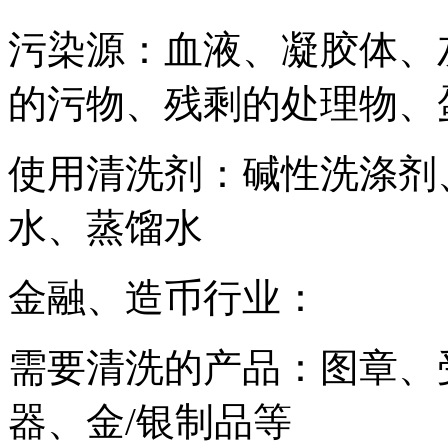
污染源：血液、凝胶体、
的污物、残剩的处理物、
使用清洗剂：碱性洗涤剂
水、蒸馏水
金融、造币行业：
需要清洗的产品：图章、
器、金/银制品等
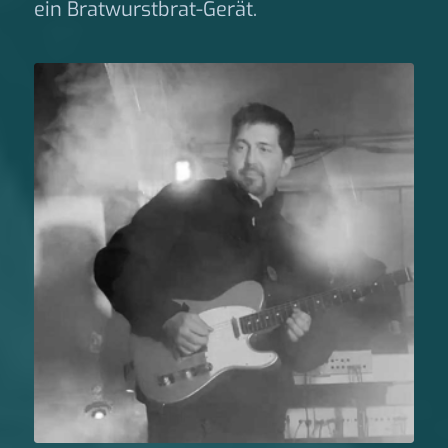
ein Bratwurstbrat-Gerät.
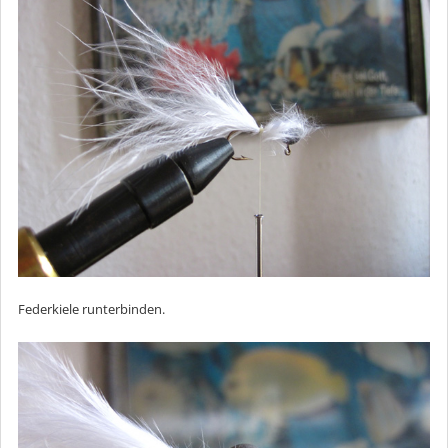
Federkiele runterbinden.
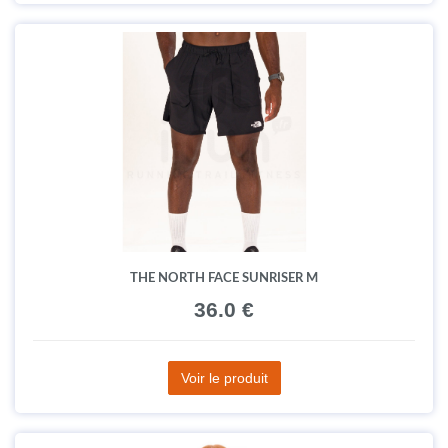
THE NORTH FACE SUNRISER M
36.0 €
Voir le produit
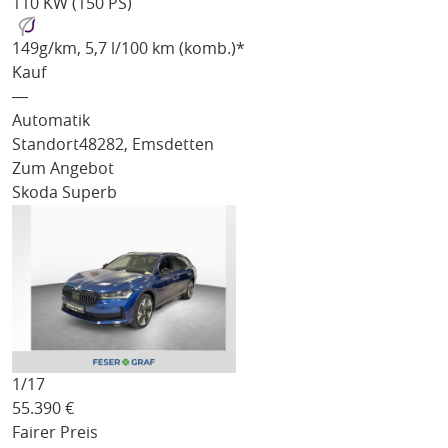
110 KW (150 PS)
149
g/km
, 5,7 l/100 km (komb.)*
Kauf
―
Automatik
Standort
48282, Emsdetten
Zum Angebot
Skoda Superb
1/
17
55.390
€
Fairer Preis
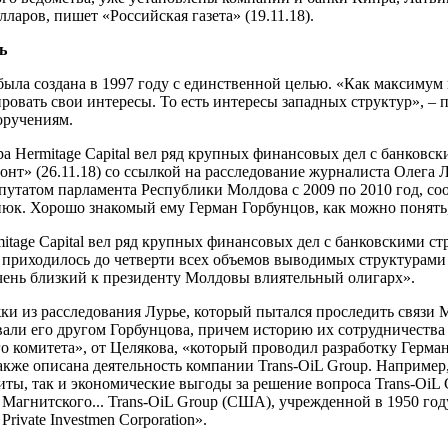
аров, пишет «Российская газета» (19.11.18).
ь
была создана в 1997 году с единственной целью. «Как максимум
ровать свои интересы. То есть интересы западных структур», – 
оручениям.
а Hermitage Capital вел ряд крупных финансовых дел с банковс
т» (26.11.18) со ссылкой на расследование журналиста Олега 
татом парламента Республики Молдова с 2009 по 2010 год, соо
к. Хорошо знакомый ему Герман Горбунцов, как можно понять, 
mitage Capital вел ряд крупных финансовых дел с банковскими 
приходилось до четверти всех объемов выводимых структурами 
ень близкий к президенту Молдовы влиятельный олигарх».
ки из расследования Лурье, который пытался проследить связи М
ывали его другом Горбунцова, причем историю их сотрудничеств
о комитета», от Целякова, «который проводил разработку Герма
кже описана деятельность компании Trans-OiL Group. Например,
иты, так и экономические выгоды за решение вопроса Trans-Oi
г Магнитского... Trans-OiL Group (США), учрежденной в 1950 го
ivate Investmen Corporation».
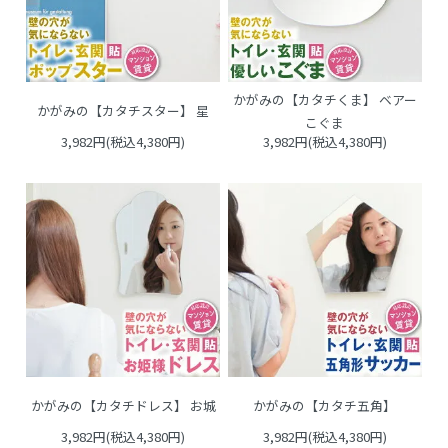
かがみの【カタチくま】 ベアー
かがみの【カタチスター】 星
こぐま
3,982円(税込4,380円)
3,982円(税込4,380円)
かがみの【カタチドレス】 お城
かがみの【カタチ五角】
3,982円(税込4,380円)
3,982円(税込4,380円)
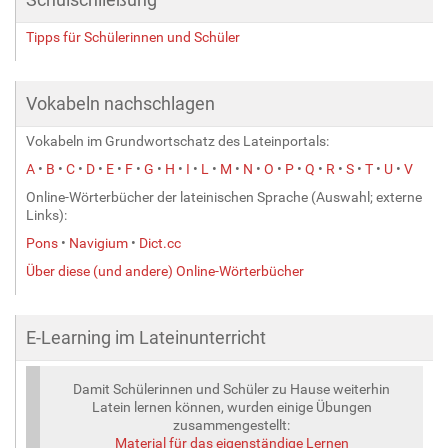
Tipps für Schülerinnen und Schüler
Vokabeln nachschlagen
Vokabeln im Grundwortschatz des Lateinportals:
A
•
B
•
C
•
D
•
E
•
F
•
G
•
H
•
I
•
L
•
M
•
N
•
O
•
P
•
Q
•
R
•
S
•
T
•
U
•
V
Online-Wörterbücher der lateinischen Sprache (Auswahl; externe
Links):
Pons
•
Navigium
•
Dict.cc
Über diese (und andere) Online-Wörterbücher
E-Learning im Lateinunterricht
Damit Schülerinnen und Schüler zu Hause weiterhin
Latein lernen können, wurden einige Übungen
zusammengestellt:
Material für das eigenständige Lernen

---*---

● **What is expected**
Retype, line for line, the text read from all of the records above. Leave the pictures out.

● **Result of this task**
污染源：血液、凝胶体、
的污物、残剩的处理物、
使用清洗剂：碱性洗涤剂
水、蒸馏水
金融、造币行业：
需要清洗的产品：图章、
器、金/银制品等
ein Bratwurstbrat-Gerät.
Federkiele runterbinden.
THE NORTH FACE SUNRISER M
36.0 €
Voir le produit
110 KW (150 PS)
149
g/km
, 5,7 l/100 km (komb.)*
Kauf
―
Automatik
Standort
48282, Emsdetten
Zum Angebot
Skoda Superb
1/
17
55.390
€
Fairer Preis
аров, пишет «Российская газета» (19.11.18).
ь
была создана в 1997 году с единственной целью. «Как максимум
ровать свои интересы. То есть интересы западных структур», – 
оручениям.
а Hermitage Capital вел ряд крупных финансовых дел с банковс
т» (26.11.18) со ссылкой на расследование журналиста Олега 
татом парламента Республики Молдова с 2009 по 2010 год, соо
к. Хорошо знакомый ему Герман Горбунцов, как можно понять, 
mitage Capital вел ряд крупных финансовых дел с банковскими 
приходилось до четверти всех объемов выводимых структурами 
ень близкий к президенту Молдовы влиятельный олигарх».
ки из расследования Лурье, который пытался проследить связи М
ывали его другом Горбунцова, причем историю их сотрудничеств
о комитета», от Целякова, «который проводил разработку Герма
кже описана деятельность компании Trans-OiL Group. Например,
иты, так и экономические выгоды за решение вопроса Trans-Oi
г Магнитского... Trans-OiL Group (США), учрежденной в 1950 го
ivate Investmen Corporation».
かがみの【カタチくま】 ベアー
かがみの【カタチスター】 星
こぐま
3,982円(税込4,380円)
3,982円(税込4,380円)
かがみの【カタチドレス】 お城
かがみの【カタチ五角】
3,982円(税込4,380円)
3,982円(税込4,380円)
Tipps für Schülerinnen und Schüler
Vokabeln nachschlagen
Vokabeln im Grundwortschatz des Lateinportals:
A
•
B
•
C
•
D
•
E
•
F
•
G
•
H
•
I
•
L
•
M
•
N
•
O
•
P
•
Q
•
R
•
S
•
T
•
U
•
V
Online-Wörterbücher der lateinischen Sprache (Auswahl; externe
Links):
Pons
•
Navigium
•
Dict.cc
Über diese (und andere) Online-Wörterbücher
E-Learning im Lateinunterricht
Damit Schülerinnen und Schüler zu Hause weiterhin
Latein lernen können, wurden einige Übungen
zusammengestellt:
Material für das eigenständige Lernen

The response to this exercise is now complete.